> _How to complete this task_: Using the biography of Eva Křížová below, list each championship at which she won a medal, with the color of that medal.

> _Supplied passage_:
----
Czech basketball player (1933–2024)

Eva Křížová (born Dobiášová, later Škutinová; 25 December 1933 – 6 February 2024) was a Czechoslovak basketball player and sports journalist. She was born in Prague and represented Czechoslovakia from 1952 to 1961, playing 126 international matches. She was named a Master of Sport and was inducted into the Czech Basketball Federation Hall of Fame in 2005.

Křížová competed at two FIBA Women's World Championships and three European Championships, winning five medals. She won a silver medal at the 1954 European Championship and bronze medals at the 1956 and 1958 European Championships and the 1957 and 1959 World Championships.

At club level, she played 11 seasons in the Czechoslovak women's league, mainly for Slovan Orbis Prague and Sparta Prague. She won the Czechoslovak championship eight times and finished runner-up twice. With Slovan Orbis, she also reached the final of the FIBA Women's European Champions Cup in 1961, losing to Daugava Riga.

After retiring from basketball, Křížová worked in sports administration and journalism. From 1951 to 1962 she worked for Lidové noviny, Czechoslovak Radio and the magazine Košíková–odbíjená. She later worked for Czechoslovak Television and the Institute of Health Education, where she hosted the television programme Lékař a Vy. From 1993 to 2013, she worked for the Prague League Against Cancer.

Křížová died in 2024, at the age of 90.
----
> _Data provided_:
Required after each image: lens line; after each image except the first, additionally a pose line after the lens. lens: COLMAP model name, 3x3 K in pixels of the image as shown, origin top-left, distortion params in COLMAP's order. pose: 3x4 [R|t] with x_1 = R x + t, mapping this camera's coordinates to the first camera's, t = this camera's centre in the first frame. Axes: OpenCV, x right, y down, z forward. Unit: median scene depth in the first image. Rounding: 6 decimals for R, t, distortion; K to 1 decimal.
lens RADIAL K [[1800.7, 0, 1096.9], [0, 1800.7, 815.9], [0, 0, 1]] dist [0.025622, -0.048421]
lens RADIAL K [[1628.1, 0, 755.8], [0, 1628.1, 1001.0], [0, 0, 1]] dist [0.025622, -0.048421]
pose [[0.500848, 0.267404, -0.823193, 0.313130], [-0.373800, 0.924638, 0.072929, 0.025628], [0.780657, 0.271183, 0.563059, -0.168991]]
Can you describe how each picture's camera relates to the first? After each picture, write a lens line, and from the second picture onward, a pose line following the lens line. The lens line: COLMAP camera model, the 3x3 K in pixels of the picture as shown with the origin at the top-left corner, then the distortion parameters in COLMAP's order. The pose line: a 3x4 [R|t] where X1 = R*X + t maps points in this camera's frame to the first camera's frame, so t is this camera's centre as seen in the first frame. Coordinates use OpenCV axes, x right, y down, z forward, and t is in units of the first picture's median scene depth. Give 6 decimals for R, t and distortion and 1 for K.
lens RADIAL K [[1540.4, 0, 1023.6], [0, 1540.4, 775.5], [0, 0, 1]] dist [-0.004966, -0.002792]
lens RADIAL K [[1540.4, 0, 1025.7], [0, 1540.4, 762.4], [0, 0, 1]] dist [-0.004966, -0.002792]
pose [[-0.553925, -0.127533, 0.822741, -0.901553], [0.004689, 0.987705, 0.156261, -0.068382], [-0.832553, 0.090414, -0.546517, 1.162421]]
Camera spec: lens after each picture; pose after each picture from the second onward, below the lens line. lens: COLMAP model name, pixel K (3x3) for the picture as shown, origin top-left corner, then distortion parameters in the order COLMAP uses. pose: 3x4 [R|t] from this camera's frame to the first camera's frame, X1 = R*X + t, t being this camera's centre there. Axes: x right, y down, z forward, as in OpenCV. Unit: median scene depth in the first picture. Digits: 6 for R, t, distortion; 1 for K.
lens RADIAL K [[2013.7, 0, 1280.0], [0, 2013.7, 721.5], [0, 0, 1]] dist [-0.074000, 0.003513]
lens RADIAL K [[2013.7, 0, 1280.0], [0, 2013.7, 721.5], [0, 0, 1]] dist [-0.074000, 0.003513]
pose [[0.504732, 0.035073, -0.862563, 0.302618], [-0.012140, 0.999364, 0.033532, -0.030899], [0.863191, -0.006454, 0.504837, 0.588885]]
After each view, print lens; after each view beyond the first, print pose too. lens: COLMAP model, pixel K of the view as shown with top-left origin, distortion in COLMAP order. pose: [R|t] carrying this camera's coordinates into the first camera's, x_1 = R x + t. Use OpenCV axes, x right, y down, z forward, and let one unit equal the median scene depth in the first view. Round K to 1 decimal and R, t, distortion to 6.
----
> _Result for this exercise_:
- 1954 European Championship: silver
- 1956 European Championship: bronze
- 1957 World Championship: bronze
- 1958 European Championship: bronze
- 1959 World Championship: bronze